Beijing Intellectual Property Court releases 10 typical cases of infringement of trade secrets (5/10)
Original Article:
https://bjzcfy.bjcourt.gov.cn/article/detail/2023/12/id/7689887.shtml
On November 30th, 2023, the Beijing Intellectual Property Court held a press conference to release the ten typical cases of infringement of trade secrets. These cases are significant in clarifying the judicial thinking and rules for handling trade secret infringement cases, enhancing awareness of self-protection and compliance for businesses, and fostering a favorable atmosphere in society that respects and protects trade secrets.
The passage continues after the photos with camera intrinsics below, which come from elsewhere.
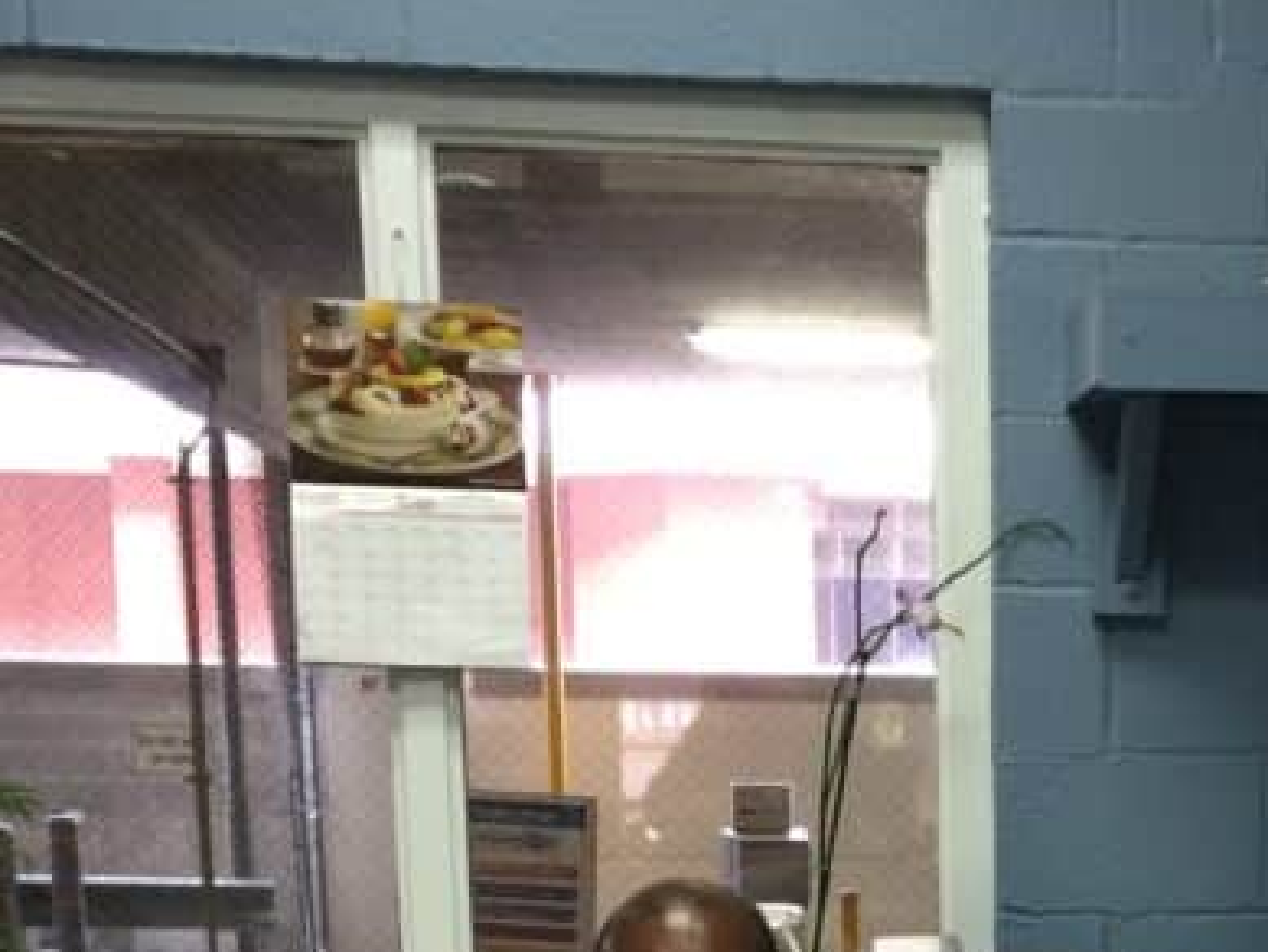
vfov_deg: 17.5
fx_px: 2895
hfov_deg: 23.8
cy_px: 1236
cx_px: 1226
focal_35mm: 79
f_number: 2.2
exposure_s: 1/30
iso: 160
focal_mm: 4.12
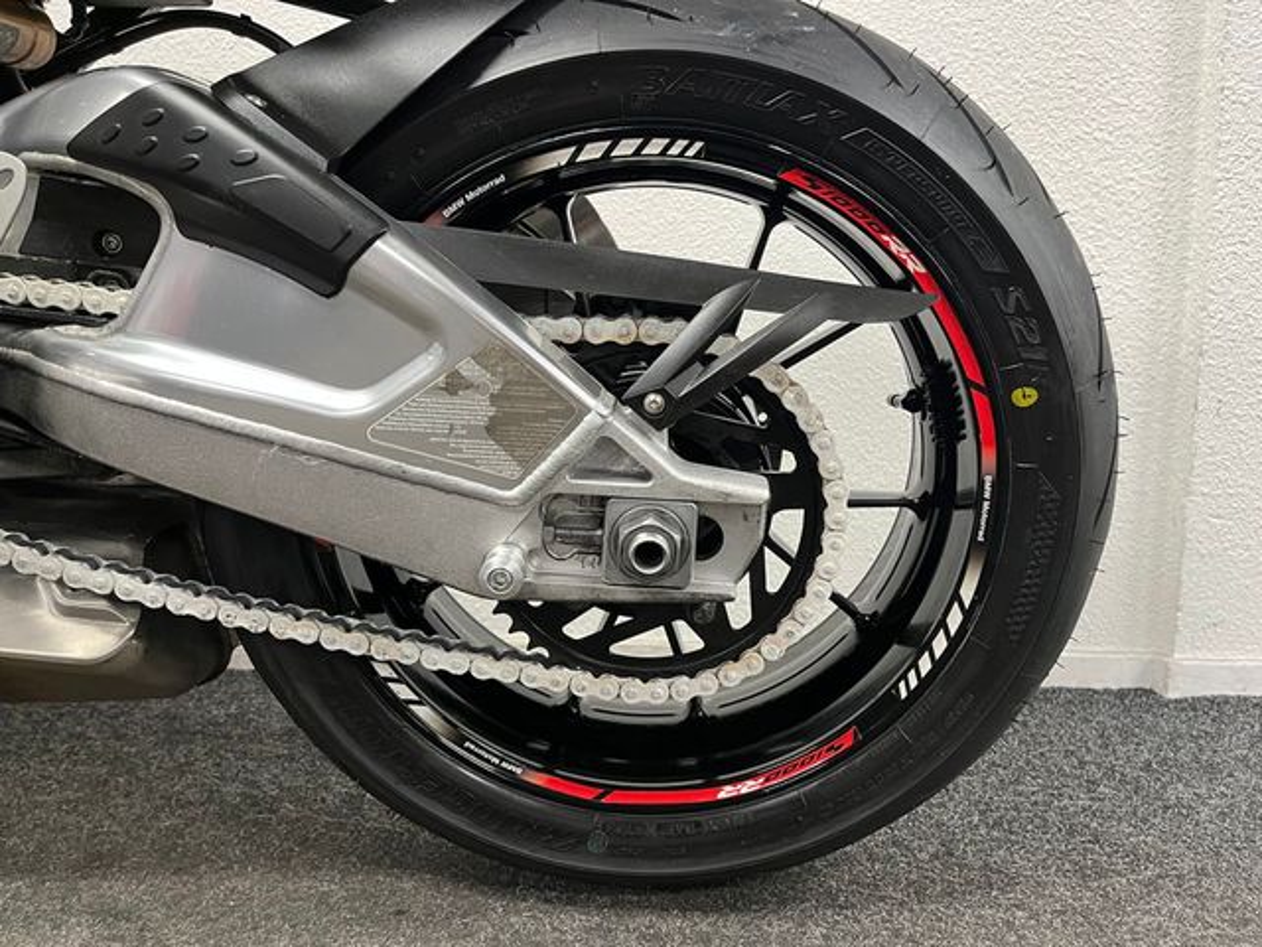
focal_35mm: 26
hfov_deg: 67.3
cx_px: 631
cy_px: 474
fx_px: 948
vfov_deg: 53.1
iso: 250
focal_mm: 5.1
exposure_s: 1/50
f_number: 1.6
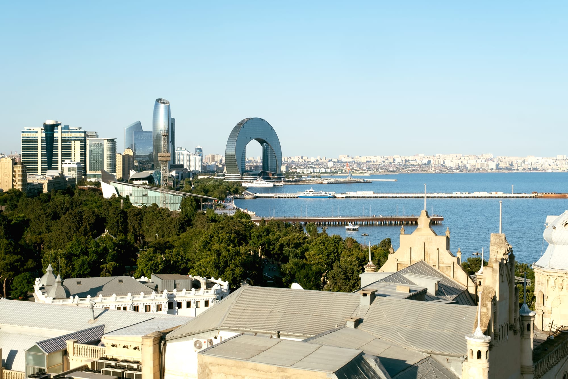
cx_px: 284
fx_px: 773
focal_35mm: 49
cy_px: 190
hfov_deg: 40.3
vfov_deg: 27.5
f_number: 11
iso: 100
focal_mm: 32.5
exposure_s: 1/125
We will provide a complete translation of the case details and analysis text released by the Beijing Intellectual Property Court as follows:
Case 5: Infringement of Trade Secrets in Circuit Board Design
[Case Overview]
A certain software limited company (referred to as Company A) is the developer of the computer software “Construction Enterprise Management Information System V4.8” (referred to as the implicated software). Three individuals, including Mr. Zang, were former senior executives of Company A. After leaving the company, they established a certain technology limited company (referred to as Company B) and engaged in the development of enterprise information management system software. They also sold their developed management information system (referred to as the accused infringing software) to a certain design research institute limited company (referred to as Company C). Company A claims that Company B’s sale of the accused infringing software, which infringes on the trade secrets of the implicated software, and Product End-User Company C’s knowing purchase and use of the accused infringing software, constitute violations of Article 10, Paragraphs 1 and 2 of the 1993 Anti-Unfair Competition Law. Therefore, they filed a lawsuit in the first-instance court, requesting that Company B and Product End-User Company C immediately cease their trade secret infringement, apologize, eliminate the impact, and jointly compensate for economic losses totaling CNY 300,000 .
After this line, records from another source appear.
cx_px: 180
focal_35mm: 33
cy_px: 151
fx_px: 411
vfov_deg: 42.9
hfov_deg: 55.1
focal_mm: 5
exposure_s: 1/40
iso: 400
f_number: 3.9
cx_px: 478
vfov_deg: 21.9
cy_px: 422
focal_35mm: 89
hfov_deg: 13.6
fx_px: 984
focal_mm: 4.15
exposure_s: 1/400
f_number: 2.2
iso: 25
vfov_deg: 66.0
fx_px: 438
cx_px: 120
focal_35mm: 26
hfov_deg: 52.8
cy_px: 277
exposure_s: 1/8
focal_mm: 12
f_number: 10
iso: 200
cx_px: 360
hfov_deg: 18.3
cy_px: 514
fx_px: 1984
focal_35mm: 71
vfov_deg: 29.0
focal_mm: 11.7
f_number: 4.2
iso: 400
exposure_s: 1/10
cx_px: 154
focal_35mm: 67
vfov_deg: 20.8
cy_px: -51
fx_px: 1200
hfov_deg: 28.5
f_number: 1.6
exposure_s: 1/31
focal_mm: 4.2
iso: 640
After the first-instance court trial, it was found that Company B had used the trade secrets of Company A’s implicated software in the accused infringing software. Product End-User Company C, knowing that the accused infringing software was suspected of infringing trade secrets, still actively purchased, installed, and used it. Both parties jointly infringed on Company A’s trade secrets. Therefore, the first-instance court ordered Company B and Product End-User Company C to immediately cease their trade secret infringement, eliminate the impact, and jointly compensate Company A for economic losses totaling CNY 300,000 .
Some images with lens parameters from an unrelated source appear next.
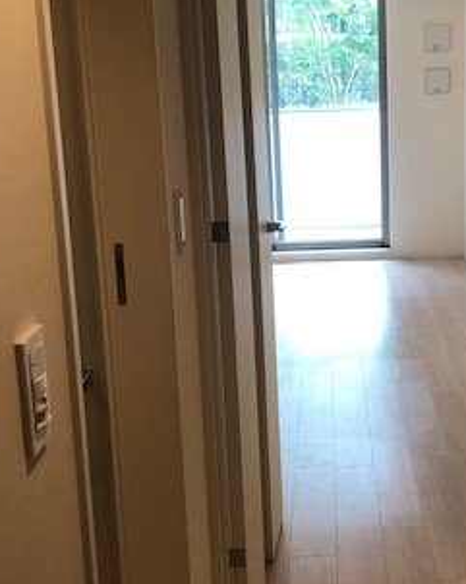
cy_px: 263
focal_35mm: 58
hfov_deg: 25.9
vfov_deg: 32.5
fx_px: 1001
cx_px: 340
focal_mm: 3.99
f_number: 1.8
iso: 32
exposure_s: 1/33
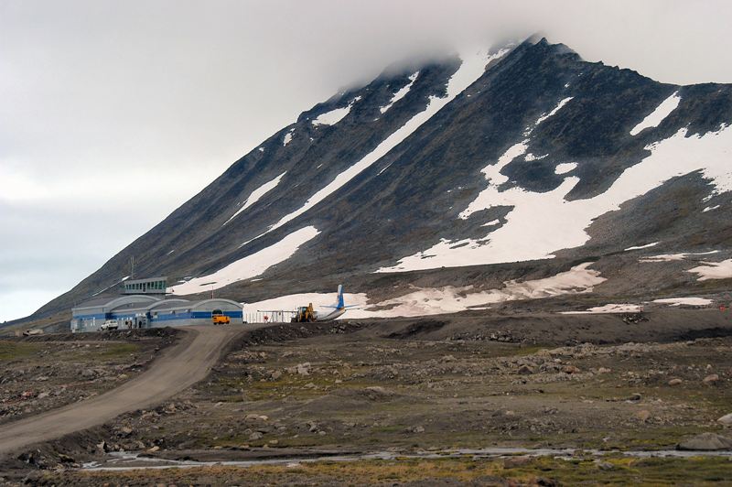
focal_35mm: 84
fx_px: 1707
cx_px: 366
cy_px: 244
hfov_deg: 24.2
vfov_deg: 16.2
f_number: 8
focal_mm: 56
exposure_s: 1/750
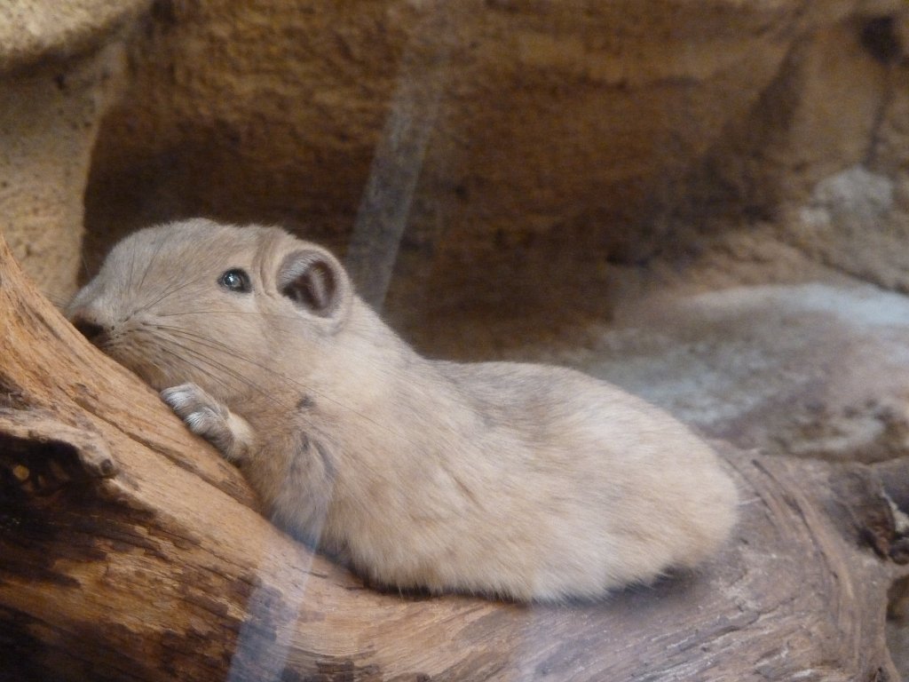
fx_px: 5147
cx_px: 454
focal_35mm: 196
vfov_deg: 7.6
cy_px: 341
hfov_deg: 10.1
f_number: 4.5
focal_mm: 32.1
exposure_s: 1/30
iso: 800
Product End-User Company C was dissatisfied with the first-instance judgment and appealed to the Beijing Intellectual Property Court. The second-instance court held that Company C, as the end-user of the accused infringing software in question, was not aware or should not have been aware at the time of purchase that the accused infringing software constituted a product that infringed on another party’s trade secrets, and therefore, the behavior involved in the case did not violate the provisions of Article 10, Paragraph 2 of the 1993 Anti-Unfair Competition Law, and did not constitute an infringement of trade secrets, so the sentence was changed in accordance with the law
[Key Points of the Judgment]
Regarding the subject’s identity, Company C, as the end-user of the accused infringing software in question, is different from the producer and seller. Its purchase and use of the accused infringing software, whether for business or consumption purposes, were not aimed at competing with the rights holder for trading opportunities or weakening their market competitiveness. Therefore, it did not fall under the category of entities using another party’s trade secrets without authorization as a subject. Regarding the subjective intent, Company C paid a reasonable consideration during the transaction, fulfilled its reasonable duty of care, and did not act wrongfully. Concerning the subsequent impact, Company C’s continued use of the accused infringing software would not affect the expected benefits of Company A. In conclusion, as a purchaser and consumer of the accused infringing software, Company C was not aware or should not have been aware at the time of purchase that the accused infringing software constituted a product that infringed on another party’s trade secrets, and therefore, it was not liable for trade secret infringement under the law.